▶ **Input records**:
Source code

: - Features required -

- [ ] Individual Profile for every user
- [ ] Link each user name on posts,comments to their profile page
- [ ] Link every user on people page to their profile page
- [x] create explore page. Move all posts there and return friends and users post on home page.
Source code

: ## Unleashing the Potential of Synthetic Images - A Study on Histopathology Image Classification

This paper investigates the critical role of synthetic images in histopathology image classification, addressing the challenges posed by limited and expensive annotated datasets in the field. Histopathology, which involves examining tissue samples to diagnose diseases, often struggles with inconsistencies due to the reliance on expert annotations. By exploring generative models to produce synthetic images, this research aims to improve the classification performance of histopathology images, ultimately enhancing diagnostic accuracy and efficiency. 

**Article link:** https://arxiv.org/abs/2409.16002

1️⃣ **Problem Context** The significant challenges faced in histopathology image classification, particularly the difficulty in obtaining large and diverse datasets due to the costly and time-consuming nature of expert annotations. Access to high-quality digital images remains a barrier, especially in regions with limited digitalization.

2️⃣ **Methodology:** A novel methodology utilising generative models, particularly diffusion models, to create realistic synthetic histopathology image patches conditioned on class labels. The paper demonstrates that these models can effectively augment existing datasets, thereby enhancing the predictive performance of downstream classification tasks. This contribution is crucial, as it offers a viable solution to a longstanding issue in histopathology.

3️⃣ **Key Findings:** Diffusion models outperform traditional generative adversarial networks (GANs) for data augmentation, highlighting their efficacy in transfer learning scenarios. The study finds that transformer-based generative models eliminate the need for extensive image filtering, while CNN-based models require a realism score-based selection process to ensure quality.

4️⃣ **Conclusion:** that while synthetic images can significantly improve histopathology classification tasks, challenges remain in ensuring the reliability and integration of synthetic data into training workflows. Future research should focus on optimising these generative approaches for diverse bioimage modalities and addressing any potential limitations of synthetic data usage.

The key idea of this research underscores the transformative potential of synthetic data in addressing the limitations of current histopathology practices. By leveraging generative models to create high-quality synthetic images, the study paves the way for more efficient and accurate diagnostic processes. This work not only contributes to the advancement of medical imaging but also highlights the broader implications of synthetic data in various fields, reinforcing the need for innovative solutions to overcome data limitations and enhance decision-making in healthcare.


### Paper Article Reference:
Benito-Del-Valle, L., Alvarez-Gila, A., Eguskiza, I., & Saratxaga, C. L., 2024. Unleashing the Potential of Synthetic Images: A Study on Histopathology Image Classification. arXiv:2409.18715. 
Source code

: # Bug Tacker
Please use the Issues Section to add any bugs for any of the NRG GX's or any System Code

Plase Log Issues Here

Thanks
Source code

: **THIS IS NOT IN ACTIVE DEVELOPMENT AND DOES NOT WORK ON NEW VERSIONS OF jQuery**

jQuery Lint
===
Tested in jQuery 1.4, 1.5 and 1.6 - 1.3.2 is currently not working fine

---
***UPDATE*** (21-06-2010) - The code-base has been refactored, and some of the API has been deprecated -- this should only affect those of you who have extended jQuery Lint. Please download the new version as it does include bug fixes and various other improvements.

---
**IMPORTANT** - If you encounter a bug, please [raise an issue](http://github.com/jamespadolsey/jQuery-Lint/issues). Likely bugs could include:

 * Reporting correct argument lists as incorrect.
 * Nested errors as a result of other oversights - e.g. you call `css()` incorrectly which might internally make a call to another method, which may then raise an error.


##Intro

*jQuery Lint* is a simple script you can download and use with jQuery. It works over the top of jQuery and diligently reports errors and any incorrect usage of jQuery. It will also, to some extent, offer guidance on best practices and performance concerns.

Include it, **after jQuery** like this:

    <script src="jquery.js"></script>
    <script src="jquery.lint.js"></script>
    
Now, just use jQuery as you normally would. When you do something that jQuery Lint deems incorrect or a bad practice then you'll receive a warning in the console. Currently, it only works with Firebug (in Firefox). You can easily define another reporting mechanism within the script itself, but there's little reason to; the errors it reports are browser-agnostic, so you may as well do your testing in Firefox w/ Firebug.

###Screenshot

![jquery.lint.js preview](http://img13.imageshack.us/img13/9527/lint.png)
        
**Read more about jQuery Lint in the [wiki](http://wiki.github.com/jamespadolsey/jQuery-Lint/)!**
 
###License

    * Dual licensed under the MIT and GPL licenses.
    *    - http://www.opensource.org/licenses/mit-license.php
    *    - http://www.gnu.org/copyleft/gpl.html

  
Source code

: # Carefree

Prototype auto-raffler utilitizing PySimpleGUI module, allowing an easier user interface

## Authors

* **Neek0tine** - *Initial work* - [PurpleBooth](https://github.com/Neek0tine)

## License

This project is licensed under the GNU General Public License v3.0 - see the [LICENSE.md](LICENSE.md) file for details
---
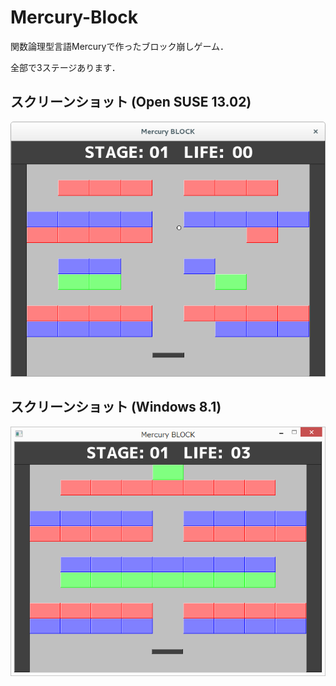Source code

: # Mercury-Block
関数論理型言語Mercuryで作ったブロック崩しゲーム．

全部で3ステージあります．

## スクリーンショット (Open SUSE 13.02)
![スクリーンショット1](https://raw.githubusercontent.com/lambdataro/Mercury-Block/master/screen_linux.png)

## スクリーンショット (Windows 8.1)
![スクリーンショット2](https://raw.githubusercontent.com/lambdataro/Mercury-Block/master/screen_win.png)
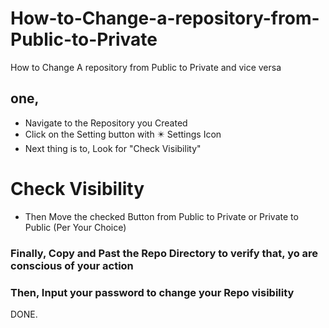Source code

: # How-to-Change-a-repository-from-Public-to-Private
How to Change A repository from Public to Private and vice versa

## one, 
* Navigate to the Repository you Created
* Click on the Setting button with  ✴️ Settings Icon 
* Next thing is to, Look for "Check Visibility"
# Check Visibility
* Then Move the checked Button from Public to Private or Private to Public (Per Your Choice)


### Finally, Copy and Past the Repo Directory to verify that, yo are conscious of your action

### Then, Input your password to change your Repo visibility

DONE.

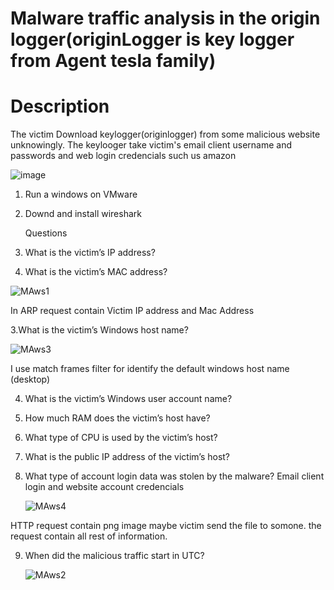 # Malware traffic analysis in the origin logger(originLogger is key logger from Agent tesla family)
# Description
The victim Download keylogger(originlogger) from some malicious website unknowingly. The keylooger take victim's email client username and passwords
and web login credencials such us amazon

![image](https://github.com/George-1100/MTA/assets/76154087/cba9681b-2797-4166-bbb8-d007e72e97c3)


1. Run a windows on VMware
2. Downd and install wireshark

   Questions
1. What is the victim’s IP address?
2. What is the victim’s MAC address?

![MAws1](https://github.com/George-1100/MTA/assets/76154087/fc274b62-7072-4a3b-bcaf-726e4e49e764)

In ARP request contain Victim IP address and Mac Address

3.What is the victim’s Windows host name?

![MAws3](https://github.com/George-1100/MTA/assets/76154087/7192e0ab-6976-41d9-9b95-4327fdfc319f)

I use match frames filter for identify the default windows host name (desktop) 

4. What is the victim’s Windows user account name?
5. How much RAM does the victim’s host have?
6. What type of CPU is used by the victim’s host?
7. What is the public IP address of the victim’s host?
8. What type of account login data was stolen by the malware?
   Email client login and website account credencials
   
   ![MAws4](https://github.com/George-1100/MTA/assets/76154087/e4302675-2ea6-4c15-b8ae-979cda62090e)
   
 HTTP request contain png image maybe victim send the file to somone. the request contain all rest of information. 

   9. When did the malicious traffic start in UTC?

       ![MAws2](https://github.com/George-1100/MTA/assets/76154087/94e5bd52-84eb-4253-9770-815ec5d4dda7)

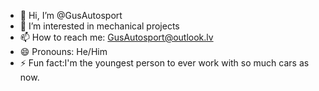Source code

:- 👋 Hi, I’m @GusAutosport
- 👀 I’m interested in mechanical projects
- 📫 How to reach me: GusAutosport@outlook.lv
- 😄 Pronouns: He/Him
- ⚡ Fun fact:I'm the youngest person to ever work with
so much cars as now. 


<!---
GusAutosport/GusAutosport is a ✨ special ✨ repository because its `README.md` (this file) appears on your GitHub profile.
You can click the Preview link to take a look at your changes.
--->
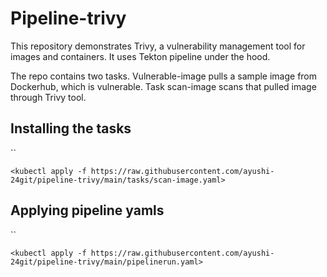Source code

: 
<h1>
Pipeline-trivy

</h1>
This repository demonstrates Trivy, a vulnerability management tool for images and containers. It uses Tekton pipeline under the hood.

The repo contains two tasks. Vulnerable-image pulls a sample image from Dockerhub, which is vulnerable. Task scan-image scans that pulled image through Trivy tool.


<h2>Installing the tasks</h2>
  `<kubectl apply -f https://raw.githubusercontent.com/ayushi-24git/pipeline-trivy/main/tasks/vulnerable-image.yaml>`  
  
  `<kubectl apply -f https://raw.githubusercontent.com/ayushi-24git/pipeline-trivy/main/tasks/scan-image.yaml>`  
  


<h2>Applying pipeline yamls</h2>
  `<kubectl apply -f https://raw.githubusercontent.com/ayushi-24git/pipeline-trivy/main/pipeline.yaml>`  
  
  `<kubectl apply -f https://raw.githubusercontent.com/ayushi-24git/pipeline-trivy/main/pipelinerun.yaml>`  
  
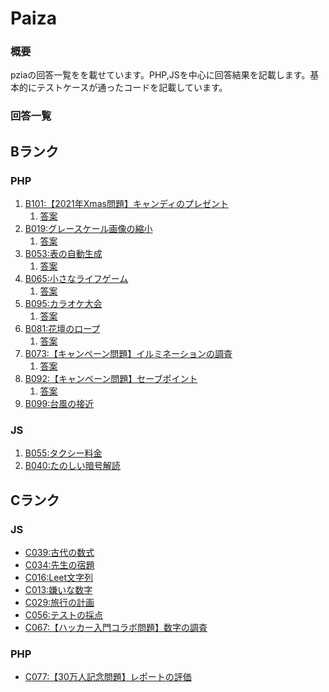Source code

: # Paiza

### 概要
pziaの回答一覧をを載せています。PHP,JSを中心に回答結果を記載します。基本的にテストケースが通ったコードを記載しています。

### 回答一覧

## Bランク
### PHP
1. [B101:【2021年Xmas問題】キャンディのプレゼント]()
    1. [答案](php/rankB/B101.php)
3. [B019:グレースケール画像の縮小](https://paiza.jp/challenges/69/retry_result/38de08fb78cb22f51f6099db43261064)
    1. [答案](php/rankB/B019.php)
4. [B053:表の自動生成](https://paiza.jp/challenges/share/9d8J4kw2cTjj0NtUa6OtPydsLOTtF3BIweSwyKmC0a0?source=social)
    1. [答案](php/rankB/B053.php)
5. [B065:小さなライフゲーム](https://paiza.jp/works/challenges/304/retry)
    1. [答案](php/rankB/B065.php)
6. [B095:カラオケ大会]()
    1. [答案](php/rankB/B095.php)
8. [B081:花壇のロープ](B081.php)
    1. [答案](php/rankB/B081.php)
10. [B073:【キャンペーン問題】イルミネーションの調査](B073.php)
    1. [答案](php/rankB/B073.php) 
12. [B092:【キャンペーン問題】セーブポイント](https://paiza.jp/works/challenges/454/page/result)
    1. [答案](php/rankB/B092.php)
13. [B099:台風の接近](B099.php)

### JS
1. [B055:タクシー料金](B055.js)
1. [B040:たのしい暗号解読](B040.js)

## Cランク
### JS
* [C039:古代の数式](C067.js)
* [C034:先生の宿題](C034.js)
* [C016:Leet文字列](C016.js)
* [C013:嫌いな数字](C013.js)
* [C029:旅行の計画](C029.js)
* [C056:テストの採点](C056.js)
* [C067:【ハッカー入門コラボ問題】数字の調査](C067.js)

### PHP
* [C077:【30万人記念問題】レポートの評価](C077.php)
* * *
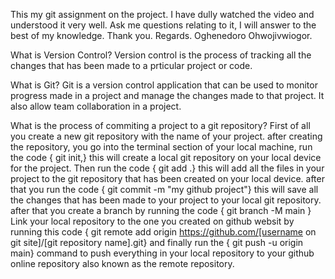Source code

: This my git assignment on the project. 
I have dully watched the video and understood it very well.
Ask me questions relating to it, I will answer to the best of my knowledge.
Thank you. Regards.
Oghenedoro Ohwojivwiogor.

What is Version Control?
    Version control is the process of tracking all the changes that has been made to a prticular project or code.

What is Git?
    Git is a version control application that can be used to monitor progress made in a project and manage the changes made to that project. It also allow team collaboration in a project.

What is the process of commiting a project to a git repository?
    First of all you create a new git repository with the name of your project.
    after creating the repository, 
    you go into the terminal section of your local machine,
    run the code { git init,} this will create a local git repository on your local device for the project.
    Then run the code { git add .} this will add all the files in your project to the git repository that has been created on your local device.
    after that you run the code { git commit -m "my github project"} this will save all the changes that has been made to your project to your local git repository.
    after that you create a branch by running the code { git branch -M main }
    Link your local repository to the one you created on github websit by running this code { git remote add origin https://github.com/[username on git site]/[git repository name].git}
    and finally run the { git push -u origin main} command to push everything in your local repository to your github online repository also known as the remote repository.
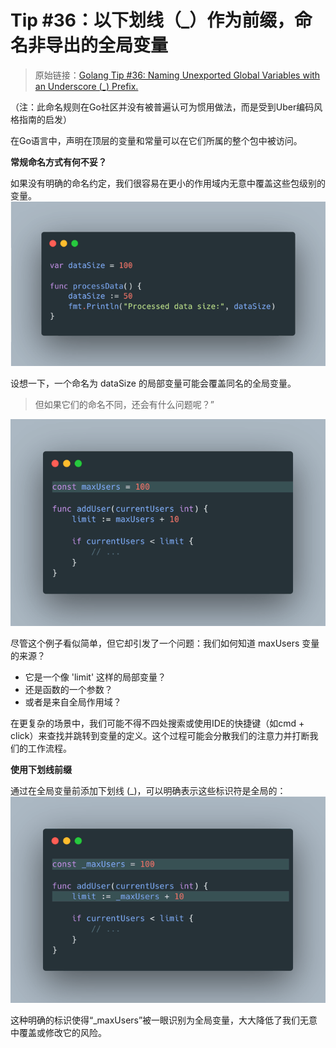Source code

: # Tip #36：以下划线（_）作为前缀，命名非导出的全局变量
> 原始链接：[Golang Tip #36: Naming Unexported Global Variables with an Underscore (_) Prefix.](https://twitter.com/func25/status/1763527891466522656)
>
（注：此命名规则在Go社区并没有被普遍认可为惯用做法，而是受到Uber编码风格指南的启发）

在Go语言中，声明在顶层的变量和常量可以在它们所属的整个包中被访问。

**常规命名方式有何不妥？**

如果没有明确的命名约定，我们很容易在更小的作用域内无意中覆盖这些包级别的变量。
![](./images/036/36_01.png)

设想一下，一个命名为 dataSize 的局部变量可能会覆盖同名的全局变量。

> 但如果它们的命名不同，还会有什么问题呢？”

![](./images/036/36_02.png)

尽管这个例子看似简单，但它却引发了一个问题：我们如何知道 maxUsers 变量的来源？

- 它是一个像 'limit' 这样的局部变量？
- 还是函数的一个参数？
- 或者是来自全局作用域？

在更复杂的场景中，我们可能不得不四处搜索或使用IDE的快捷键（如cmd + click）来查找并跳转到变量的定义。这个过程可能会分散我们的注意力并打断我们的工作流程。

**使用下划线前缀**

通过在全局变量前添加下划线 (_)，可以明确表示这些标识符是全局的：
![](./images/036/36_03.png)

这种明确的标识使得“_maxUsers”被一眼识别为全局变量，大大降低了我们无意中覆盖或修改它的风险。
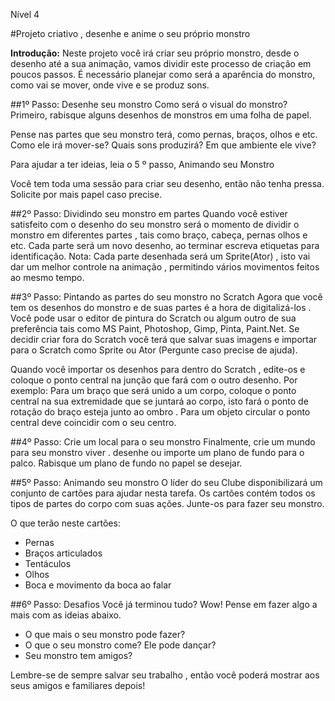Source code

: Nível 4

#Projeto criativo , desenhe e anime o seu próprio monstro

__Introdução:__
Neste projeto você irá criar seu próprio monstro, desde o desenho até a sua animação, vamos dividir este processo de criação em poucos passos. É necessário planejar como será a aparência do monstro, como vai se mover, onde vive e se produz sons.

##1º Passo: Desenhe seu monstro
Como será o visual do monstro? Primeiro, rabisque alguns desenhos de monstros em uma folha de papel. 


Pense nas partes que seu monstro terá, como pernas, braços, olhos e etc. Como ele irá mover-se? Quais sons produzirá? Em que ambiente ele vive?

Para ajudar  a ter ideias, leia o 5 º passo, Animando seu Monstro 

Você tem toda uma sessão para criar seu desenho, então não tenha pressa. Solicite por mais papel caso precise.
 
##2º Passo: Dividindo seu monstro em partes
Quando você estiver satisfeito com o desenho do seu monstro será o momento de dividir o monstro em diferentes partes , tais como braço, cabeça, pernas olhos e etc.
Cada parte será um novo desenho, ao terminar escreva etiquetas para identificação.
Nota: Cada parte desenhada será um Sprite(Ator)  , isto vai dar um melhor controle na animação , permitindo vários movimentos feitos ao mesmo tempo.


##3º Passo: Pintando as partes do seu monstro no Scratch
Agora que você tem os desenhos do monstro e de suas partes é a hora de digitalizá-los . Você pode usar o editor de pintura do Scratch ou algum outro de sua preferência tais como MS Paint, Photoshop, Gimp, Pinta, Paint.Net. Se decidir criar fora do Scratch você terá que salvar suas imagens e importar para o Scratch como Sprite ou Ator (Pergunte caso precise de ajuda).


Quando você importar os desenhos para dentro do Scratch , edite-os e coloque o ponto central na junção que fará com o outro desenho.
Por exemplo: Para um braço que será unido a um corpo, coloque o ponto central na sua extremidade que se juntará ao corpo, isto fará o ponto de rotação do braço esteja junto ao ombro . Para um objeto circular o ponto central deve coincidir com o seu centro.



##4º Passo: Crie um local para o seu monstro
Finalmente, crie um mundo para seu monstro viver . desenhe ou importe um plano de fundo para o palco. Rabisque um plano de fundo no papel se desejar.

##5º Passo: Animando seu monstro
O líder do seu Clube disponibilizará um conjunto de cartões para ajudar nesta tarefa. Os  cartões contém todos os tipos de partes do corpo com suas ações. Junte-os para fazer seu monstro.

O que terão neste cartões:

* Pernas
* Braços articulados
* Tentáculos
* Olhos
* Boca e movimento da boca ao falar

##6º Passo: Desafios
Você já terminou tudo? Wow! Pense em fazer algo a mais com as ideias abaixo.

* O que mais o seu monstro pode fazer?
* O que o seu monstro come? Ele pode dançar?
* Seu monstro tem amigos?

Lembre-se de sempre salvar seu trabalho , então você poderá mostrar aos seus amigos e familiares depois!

▶ **Task objective**:
Return the lines above from the line containing "and performance concerns." up to and including the line containing "This project is", reproducing them exactly.

▶ **Reply to the exercise**:
*jQuery Lint* is a simple script you can download and use with jQuery. It works over the top of jQuery and diligently reports errors and any incorrect usage of jQuery. It will also, to some extent, offer guidance on best practices and performance concerns.

Include it, **after jQuery** like this:

    <script src="jquery.js"></script>
    <script src="jquery.lint.js"></script>
    
Now, just use jQuery as you normally would. When you do something that jQuery Lint deems incorrect or a bad practice then you'll receive a warning in the console. Currently, it only works with Firebug (in Firefox). You can easily define another reporting mechanism within the script itself, but there's little reason to; the errors it reports are browser-agnostic, so you may as well do your testing in Firefox w/ Firebug.

###Screenshot

![jquery.lint.js preview](http://img13.imageshack.us/img13/9527/lint.png)
        
**Read more about jQuery Lint in the [wiki](http://wiki.github.com/jamespadolsey/jQuery-Lint/)!**
 
###License

    * Dual licensed under the MIT and GPL licenses.
    *    - http://www.opensource.org/licenses/mit-license.php
    *    - http://www.gnu.org/copyleft/gpl.html

  
Source code

: # Carefree

Prototype auto-raffler utilitizing PySimpleGUI module, allowing an easier user interface

## Authors

* **Neek0tine** - *Initial work* - [PurpleBooth](https://github.com/Neek0tine)

## License

This project is licensed under the GNU General Public License v3.0 - see the [LICENSE.md](LICENSE.md) file for details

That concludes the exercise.